Monday, September 29, 2008

House Republicans and Identifying Risk

So the bail-out bill failed to pass the house, mostly because of the objections of house Republicans who just can't stomach getting government that involved in business. This concept does have its merits in theory. The invisible hand of the market and not being a commie and all, but a lot of very smart people seem to think that unless there is some sort of help provided by somebody, that we are headed for depression, not recession.

Everyone in congress appears to agree that something needs to be done, but the house Republicans seem to like this idea of a government backed insurance program for holders of mortgages and mortgage backed securities (MBS).

I absolutely hate it when people just shoot down the ideas of other people without having a good suggestion themselves, but what I'm about to do is shoot down the ideas of other people without having a good suggestion myself.

I was reading the Economist from last week and came across this sentence in an already horribly out of date article:
It is a measure of the scale of the crisis that, by the evening of September 17th, all eyes were on Morgan Stanley, and no longer on AIG, which only 24 hours before had thrust Lehman out of the limelight. After its share price slumped by 24% that day, and fearing a total evaporation of confidence, Morgan attempted to sell itself. Its boss, John Mack, reportedly held talks with several possible partners, including Wachovia, a commercial bank, and Citic of China.

Did you see it? There at the end, they snuck it in. Wachovia was being courted to buy the teetering Morgan Stanley. Sound familiar? It should because Wachovia just got scooped up by Citigroup. And not just out of the goodness of their hearts either. The Fed stepped in and is guaranteeing all losses from the Wachovia takeover for Citigroup above $42 billion. Now $42 with nine zeroes after it is a lot, but the other side of that is infinitely large and that's the part for which the US Government, already $11 with 12 zeroes in the whole before this mess even started, is on the hook.
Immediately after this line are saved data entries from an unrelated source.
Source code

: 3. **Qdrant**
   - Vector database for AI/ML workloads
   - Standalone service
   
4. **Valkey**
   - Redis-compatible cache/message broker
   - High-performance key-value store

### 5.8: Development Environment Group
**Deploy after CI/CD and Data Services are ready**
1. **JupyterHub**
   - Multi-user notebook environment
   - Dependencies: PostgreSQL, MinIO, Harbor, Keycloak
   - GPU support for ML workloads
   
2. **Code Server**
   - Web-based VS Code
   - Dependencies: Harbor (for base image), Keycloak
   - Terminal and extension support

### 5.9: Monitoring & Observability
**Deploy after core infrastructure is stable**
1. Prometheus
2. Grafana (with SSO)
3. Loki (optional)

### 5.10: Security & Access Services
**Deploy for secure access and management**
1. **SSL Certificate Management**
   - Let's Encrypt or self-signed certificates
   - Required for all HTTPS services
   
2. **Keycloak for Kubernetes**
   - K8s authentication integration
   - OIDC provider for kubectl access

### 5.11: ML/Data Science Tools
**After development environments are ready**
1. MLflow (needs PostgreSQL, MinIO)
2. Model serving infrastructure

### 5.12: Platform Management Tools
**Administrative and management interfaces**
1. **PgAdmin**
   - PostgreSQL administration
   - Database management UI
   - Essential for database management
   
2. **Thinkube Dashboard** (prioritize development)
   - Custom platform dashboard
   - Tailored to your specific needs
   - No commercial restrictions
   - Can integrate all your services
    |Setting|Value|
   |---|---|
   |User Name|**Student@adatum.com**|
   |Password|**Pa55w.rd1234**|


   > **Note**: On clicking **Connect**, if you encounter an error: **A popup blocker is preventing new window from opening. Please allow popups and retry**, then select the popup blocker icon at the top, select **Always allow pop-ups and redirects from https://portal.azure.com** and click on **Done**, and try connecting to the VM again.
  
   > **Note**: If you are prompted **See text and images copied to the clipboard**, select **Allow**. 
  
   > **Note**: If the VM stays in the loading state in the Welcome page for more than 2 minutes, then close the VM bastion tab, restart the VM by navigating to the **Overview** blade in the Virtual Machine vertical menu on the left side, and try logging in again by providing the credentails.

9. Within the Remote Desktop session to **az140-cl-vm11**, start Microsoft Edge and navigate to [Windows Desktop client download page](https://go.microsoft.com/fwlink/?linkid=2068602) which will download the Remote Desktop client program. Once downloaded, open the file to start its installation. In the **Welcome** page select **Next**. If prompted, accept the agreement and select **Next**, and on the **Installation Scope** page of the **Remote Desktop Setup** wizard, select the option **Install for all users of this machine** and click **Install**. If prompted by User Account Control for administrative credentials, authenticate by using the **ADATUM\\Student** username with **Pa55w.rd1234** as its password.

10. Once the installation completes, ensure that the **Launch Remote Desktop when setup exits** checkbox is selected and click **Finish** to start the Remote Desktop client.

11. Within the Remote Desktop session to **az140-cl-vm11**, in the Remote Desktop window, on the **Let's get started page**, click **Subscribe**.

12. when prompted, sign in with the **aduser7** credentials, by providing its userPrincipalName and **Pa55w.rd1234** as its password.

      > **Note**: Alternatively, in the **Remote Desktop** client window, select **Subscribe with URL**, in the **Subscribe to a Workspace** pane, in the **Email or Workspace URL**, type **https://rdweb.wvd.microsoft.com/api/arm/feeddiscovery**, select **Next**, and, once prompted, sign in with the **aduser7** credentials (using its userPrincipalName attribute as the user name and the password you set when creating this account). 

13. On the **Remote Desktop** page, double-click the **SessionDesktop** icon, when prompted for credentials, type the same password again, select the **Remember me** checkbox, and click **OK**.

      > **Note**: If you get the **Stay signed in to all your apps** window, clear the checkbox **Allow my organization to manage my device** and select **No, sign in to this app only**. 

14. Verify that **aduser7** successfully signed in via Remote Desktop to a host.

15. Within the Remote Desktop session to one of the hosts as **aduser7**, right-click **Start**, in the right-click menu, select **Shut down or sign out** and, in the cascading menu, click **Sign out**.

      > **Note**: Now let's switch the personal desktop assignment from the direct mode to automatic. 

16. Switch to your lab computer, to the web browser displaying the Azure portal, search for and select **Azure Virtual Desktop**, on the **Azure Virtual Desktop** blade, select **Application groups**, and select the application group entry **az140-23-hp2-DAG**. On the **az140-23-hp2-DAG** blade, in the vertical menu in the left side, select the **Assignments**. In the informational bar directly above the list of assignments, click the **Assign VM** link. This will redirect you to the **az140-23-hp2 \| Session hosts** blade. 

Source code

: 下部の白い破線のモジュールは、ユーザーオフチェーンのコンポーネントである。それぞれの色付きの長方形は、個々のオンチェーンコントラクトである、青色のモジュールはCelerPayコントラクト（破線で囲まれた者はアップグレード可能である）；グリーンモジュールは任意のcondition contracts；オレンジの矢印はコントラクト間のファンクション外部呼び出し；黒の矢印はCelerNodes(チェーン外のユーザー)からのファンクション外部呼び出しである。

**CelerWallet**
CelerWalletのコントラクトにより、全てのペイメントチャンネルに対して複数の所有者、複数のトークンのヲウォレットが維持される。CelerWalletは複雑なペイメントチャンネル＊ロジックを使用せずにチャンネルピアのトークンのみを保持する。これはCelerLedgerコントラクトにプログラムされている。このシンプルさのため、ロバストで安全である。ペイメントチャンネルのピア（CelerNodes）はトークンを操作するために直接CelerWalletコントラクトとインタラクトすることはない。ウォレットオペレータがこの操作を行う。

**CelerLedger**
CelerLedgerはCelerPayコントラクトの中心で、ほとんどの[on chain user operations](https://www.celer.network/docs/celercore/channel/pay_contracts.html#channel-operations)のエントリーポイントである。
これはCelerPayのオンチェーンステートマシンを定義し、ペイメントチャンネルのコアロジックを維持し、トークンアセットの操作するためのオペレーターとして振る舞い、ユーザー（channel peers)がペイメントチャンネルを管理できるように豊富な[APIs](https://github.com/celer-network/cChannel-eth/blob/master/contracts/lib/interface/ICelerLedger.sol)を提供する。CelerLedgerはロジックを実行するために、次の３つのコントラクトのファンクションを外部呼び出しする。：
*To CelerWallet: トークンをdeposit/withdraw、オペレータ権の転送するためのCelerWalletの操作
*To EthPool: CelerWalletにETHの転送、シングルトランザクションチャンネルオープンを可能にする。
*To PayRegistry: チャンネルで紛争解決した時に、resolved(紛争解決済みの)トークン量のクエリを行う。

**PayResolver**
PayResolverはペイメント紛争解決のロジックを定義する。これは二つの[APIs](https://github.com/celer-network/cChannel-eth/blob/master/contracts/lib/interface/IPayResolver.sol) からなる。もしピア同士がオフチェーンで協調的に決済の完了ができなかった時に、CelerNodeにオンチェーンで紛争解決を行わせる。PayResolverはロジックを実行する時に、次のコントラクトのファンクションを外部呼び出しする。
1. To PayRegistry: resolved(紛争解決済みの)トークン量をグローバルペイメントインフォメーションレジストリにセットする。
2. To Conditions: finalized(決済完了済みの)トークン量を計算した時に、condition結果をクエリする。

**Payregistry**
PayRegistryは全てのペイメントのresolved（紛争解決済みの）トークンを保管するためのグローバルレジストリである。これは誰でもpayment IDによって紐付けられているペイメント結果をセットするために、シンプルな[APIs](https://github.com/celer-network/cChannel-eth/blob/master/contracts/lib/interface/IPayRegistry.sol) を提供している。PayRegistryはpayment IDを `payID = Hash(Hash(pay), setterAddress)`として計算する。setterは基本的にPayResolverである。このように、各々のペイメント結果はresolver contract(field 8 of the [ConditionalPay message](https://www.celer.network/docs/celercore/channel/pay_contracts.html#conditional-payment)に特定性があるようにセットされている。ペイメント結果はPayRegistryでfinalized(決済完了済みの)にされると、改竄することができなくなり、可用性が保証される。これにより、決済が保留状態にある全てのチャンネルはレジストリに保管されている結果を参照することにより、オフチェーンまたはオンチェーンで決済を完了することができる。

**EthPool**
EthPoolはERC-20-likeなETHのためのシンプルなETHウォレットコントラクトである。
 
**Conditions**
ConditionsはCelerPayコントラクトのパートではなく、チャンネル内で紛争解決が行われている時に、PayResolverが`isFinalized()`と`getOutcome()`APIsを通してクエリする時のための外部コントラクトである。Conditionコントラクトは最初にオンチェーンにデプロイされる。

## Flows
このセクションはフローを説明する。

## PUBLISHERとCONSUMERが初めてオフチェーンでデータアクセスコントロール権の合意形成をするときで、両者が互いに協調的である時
My point here is this. A week ago Morgan Stanley was trying to get bought by a large commercial bank that seven days later was so worthless and pestilence ridden that it had to be married off to Citigroup with an infinitely large dowry from Uncle Sam.

What does this have to do with house Republicans and their insurance plan? This is the environment in which they want to establish a healthy and balanced insurance market overnight which involves the need to somehow price the premiums that must be paid in order to correctly balance the risk associated with the insured asset.

The whole point of this entire catastrophe is that the financial sector couldn't properly identify risk if it came up behind them with a rubber glove and a wry smile, which I think is exactly what's been going on recently.

Without the ability to determine how risky something is, its impossible to have a successful insurance market around it. People make a ton of money calculating risk for insurance. Remember the physical you had to go through before you got life insurance? You think they like carrying your urine around in a cup? NO! They are going through a lot of effort to calculate your risk of shuffling off this mortal coil.

There is no mechanism right not to determine how much of the risk of the currently held MBS has been worked out and how much is still to come. That is why they are completely worthless and why everyone that holds them has to value them as such so their balance sheets have been soaring recently the same way that bricks do.

The insurance plan that the house Republicans want may very well be a good idea for a long term safety net, but it won't do anything in the near term for allowing banks to lend money again.